(639c) Power Considerations of Pneumatic Convey Systems

Significant work has been performed in regards to understanding the gas flows and pressures required to drive pneumatic conveying systems, however the true power requirements to operate a system are less widely understood.  An acute study of the pressure and flow relationship exposes a power minimization curve to generate flow with a compression device.  Even a firm knowledge of the energy required to move the material does not properly cover the subject.  Efficiencies of the compression device itself, rotary airlock leakage and pressure losses through gas controls can significantly impact the power needed to operate the system.  Therefore, the Actual Work to move the material through the convey line may be significantly less than the Apparent Work to compress the air volume and subsequently the Power required to drive the system.  Once this relationship is understood, the designs of various pneumatic convey systems and the equipment selected to drive them can be analyzed for the true cost of energy usage.

Both dilute (lean) phase conveying and dense phase conveying have been shown to produce a Power minimization curve in respect to the compression device.  The dilute phase relationship is well known from a state diagram where decreasing velocities produce decreasing pressures as long as the material remains entrained in the airstream.  At the point of minimum velocity (and pressure) the power requirements have been minimized.  The dense phase relationship, also shown in the state diagram, is that decreasing velocities produces higher pressures.  Initially the velocity reduction may at first cause a reduction in power.  However, power minimization occurs just before the rate of velocity reduction causes a pressure increase sufficient to increase the power of the compression device.  This effect can be shown in experiments but may be specific to the compression device.  The desired result is a predictable ideal operating point for dilute phase or dense phase systems based on the power consumption of the compression device.

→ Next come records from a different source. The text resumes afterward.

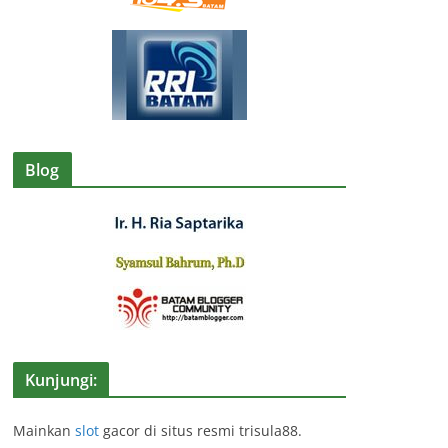
Blog
Kunjungi:
Mainkan
slot
gacor di situs resmi trisula88.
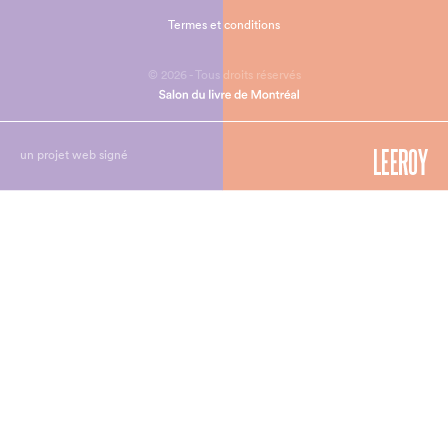
Termes et conditions
© 2026 - Tous droits réservés
un projet web signé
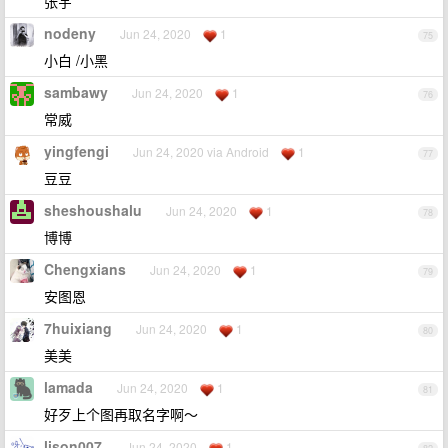
张宇
nodeny
Jun 24, 2020
1
75
小白 /小黑
sambawy
Jun 24, 2020
1
76
常威
yingfengi
Jun 24, 2020 via Android
1
77
豆豆
sheshoushalu
Jun 24, 2020
1
78
博博
Chengxians
Jun 24, 2020
1
79
安图恩
7huixiang
Jun 24, 2020
1
80
美美
lamada
Jun 24, 2020
1
81
好歹上个图再取名字啊～
lison007
Jun 24, 2020
1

Variables extraneous to the actual conveying of material have a significant impact on the power required to operate a pneumatic convey system.  The type of compression device can have a large impact in terms of compression efficiency.  For instance, a dynamic centrifugal compressor (turbo) may use up to 30% less energy than a positive displacement pump (blower) to generate the same gas flow volume at a specific pressure.  The effect is inherent in the compression device and will vary according to device and operating point.  Leakage gas (gas lost through a rotary valve feed device) is a common phenomena in pneumatic conveying.  Leakage gas is compressed the same as the convey gas yet it does nothing to promote conveying directly thus adding to inefficiency of the overall system.  Finally, the delivery of the gas volume from the compression device to the feedpoint creates pressure loss.  This pressure loss is likewise not use in the act of conveying but is ultimately energy consumed in acts that do not promote conveying directly.  Therefore, the total energy required to drive the system may include significant inefficiencies beyond the convey mode in the pipeline.